*Work task*
Reproduction of part of the material below, pictures omitted: copy exactly, and only, the lines starting with the one with "від 2 одиниць" and going on through the one with "er beruflicher Tätigkeiten".

● ● ●

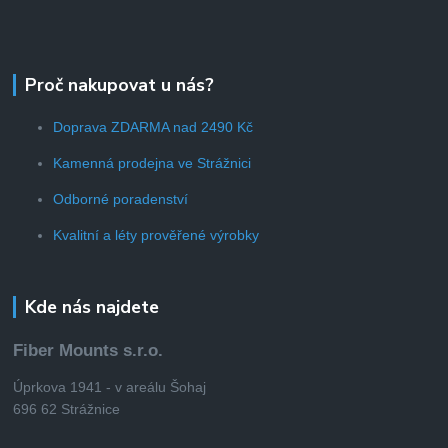
Proč nakupovat u nás?
Doprava ZDARMA nad 2490 Kč
Kamenná prodejna ve Strážnici
Odborné poradenství
Kvalitní a léty prověřené výrobky
Kde nás najdete
Fiber Mounts s.r.o.
Úprkova 1941 - v areálu Šohaj
696 62 Strážnice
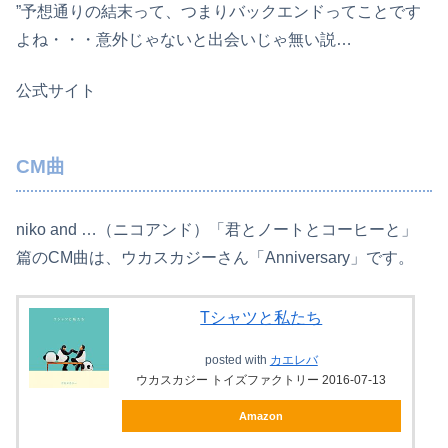
”予想通りの結末って、つまりバックエンドってことです
よね・・・意外じゃないと出会いじゃ無い説…
公式サイト
CM曲
niko and …（ニコアンド）「君とノートとコーヒーと」
篇のCM曲は、ウカスカジーさん「Anniversary」です。
Tシャツと私たち
posted with
カエレバ
ウカスカジー トイズファクトリー 2016-07-13
Amazon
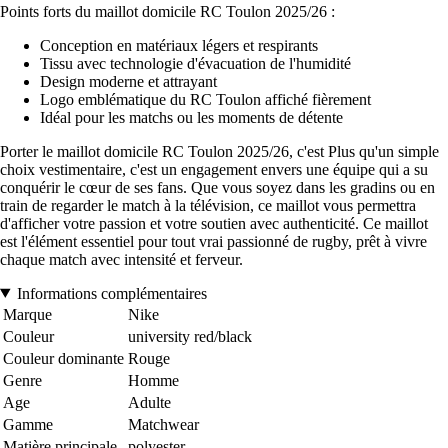
Points forts du maillot domicile RC Toulon 2025/26 :
Conception en matériaux légers et respirants
Tissu avec technologie d'évacuation de l'humidité
Design moderne et attrayant
Logo emblématique du RC Toulon affiché fièrement
Idéal pour les matchs ou les moments de détente
Porter le maillot domicile RC Toulon 2025/26, c'est Plus qu'un simple
choix vestimentaire, c'est un engagement envers une équipe qui a su
conquérir le cœur de ses fans. Que vous soyez dans les gradins ou en
train de regarder le match à la télévision, ce maillot vous permettra
d'afficher votre passion et votre soutien avec authenticité. Ce maillot
est l'élément essentiel pour tout vrai passionné de rugby, prêt à vivre
chaque match avec intensité et ferveur.
Informations complémentaires
Marque
Nike
Couleur
university red/black
Couleur dominante
Rouge
Genre
Homme
Age
Adulte
Gamme
Matchwear
Matière principale
polyester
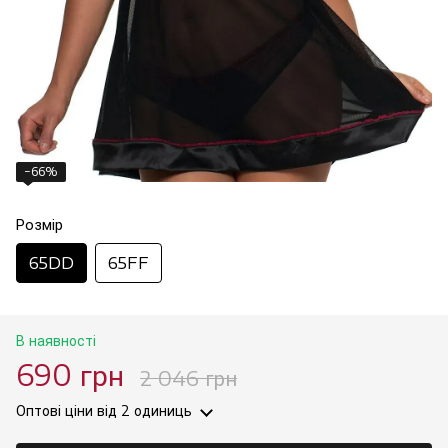
−66%
Розмір
65DD
65FF
В наявності
690 грн
2 046 грн
Оптові ціни
від 2 одиниць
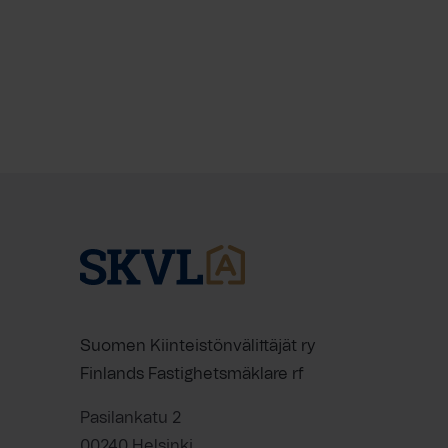
Suomen Kiinteistönvälittäjät ry
Finlands Fastighetsmäklare rf
Pasilankatu 2
00240 Helsinki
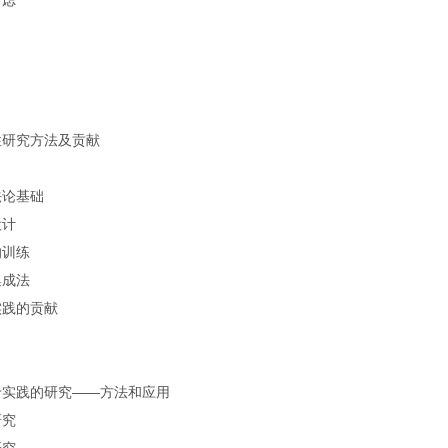
考虑
性研究方法及贡献
法论基础
设计
的训练
集成法
实践的贡献
于实践的研究——方法和应用
研究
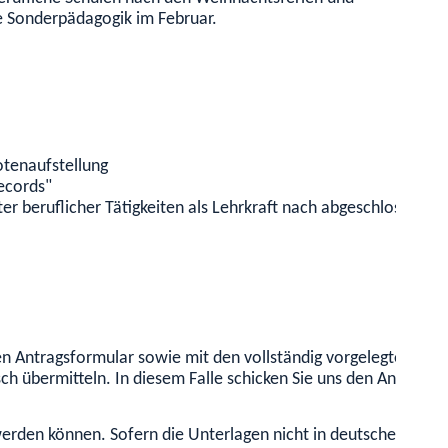
e Sonderpädagogik im Februar.
otenaufstellung
ecords"
er beruflicher Tätigkeiten als Lehrkraft nach abgeschlossener
en Antragsformular sowie mit den vollständig vorgelegten Unt
h übermitteln. In diesem Falle schicken Sie uns den Antrag
werden können. Sofern die Unterlagen nicht in deutscher oder 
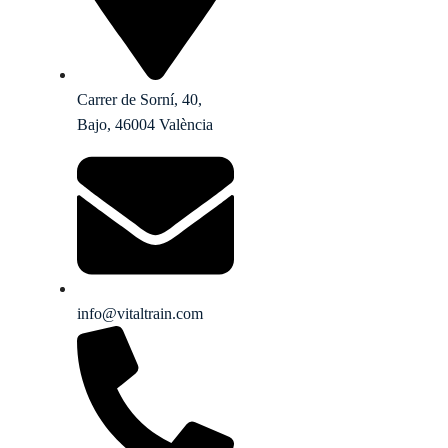
Carrer de Sorní, 40,
Bajo, 46004 València
info@vitaltrain.com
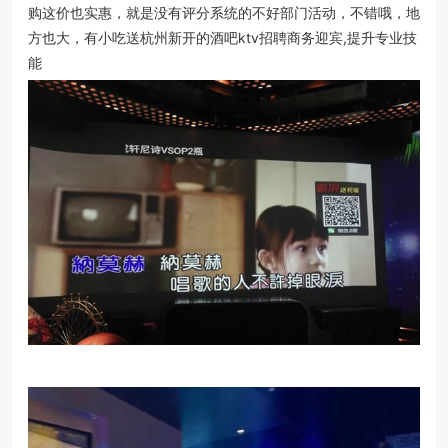
购这价也实惠，就是没有评分系统的不好部门活动，不错哦，地
方也大，有小吃送杭州新开的酒吧ktv招聘商务迎宾,提升专业技
能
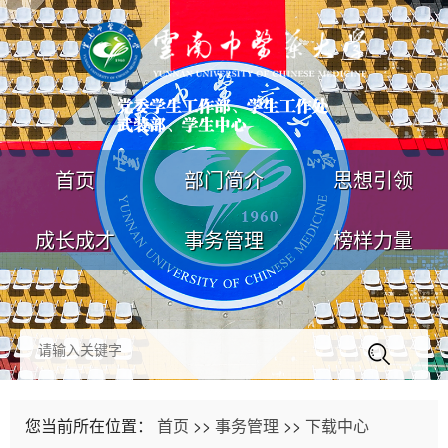
首页
部门简介
思想引领
成长成才
事务管理
榜样力量
您当前所在位置：
首页
>>
事务管理
>>
下载中心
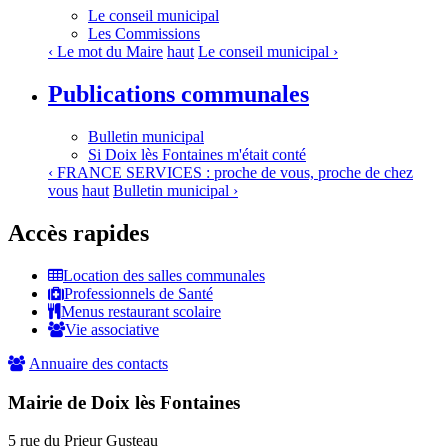
Le conseil municipal
Les Commissions
‹ Le mot du Maire
haut
Le conseil municipal ›
Publications communales
Bulletin municipal
Si Doix lès Fontaines m'était conté
‹ FRANCE SERVICES : proche de vous, proche de chez
vous
haut
Bulletin municipal ›
Accès rapides
Location des salles communales
Professionnels de Santé
Menus restaurant scolaire
Vie associative
Annuaire des contacts
Mairie de Doix lès Fontaines
5 rue du Prieur Gusteau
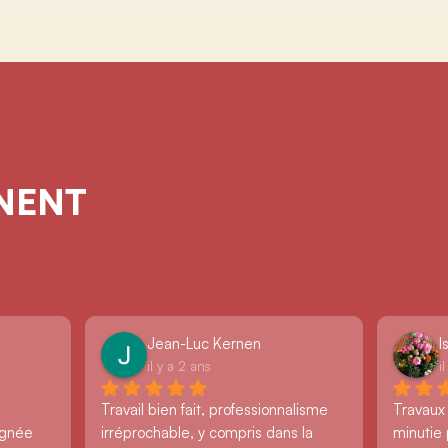
GNENT
Jean-Luc Kernen
I
il y a 2 ans
i
Travail bien fait, professionnalisme 
Travaux
ignée 
irréprochable, y compris dans la 
minutie 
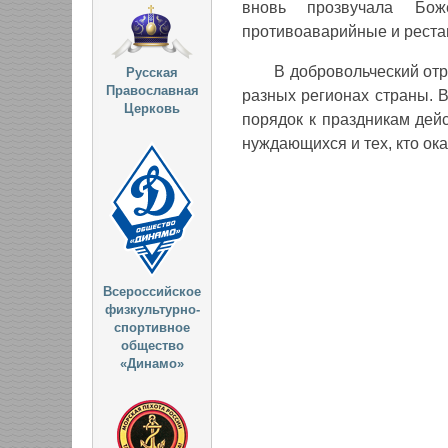
вновь прозвучала Бож
противоаварийные и реста
В добровольческий от
Русская
Православная
разных регионах страны. 
Церковь
порядок к праздникам дей
нуждающихся и тех, кто ок
Всероссийское
физкультурно-
спортивное
общество
«Динамо»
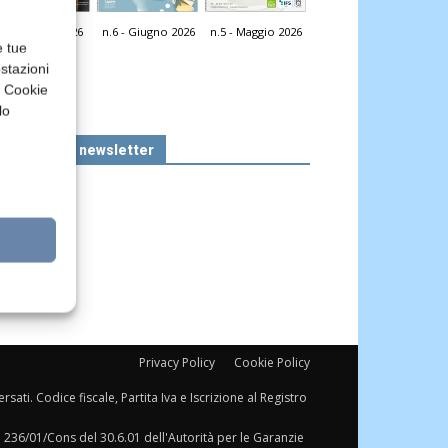
n.7 - Luglio 2026
n.6 - Giugno 2026
n.5 - Maggio 2026
icola Web
e tue
stazioni
a Cookie
lo
Iscriviti alla newsletter
Privacy Policy
Cookie Policy
sati. Codice fiscale, Partita Iva e Iscrizione al Registro
a 236/01/Cons del 30.6.01 dell'Autorità per le Garanzie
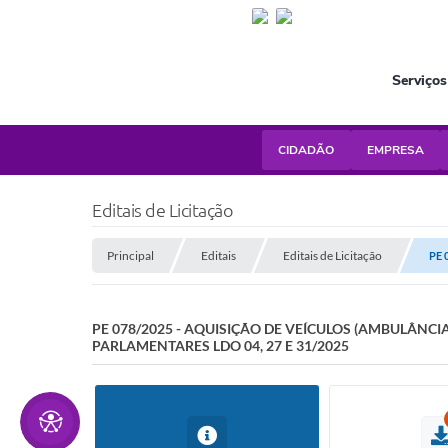
Serviços
CIDADÃO
EMPRESA
Editais de Licitação
Principal
Editais
Editais de Licitação
PE 
PE 078/2025 - AQUISIÇÃO DE VEÍCULOS (AMBULÂN
PARLAMENTARES LDO 04, 27 E 31/2025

● ● ●

*Solution below*
від 2 одиниць
Suomen Kiinteistönvälittäjät ry
Finlands Fastighetsmäklare rf
Pasilankatu 2
00240 Helsinki
考虑
性研究方法及贡献
法论基础
设计
的训练
集成法
实践的贡献
于实践的研究——方法和应用
研究
e Sonderpädagogik im Februar.
otenaufstellung
ecords"
er beruflicher Tätigkeiten als Lehrkraft nach abgeschlossener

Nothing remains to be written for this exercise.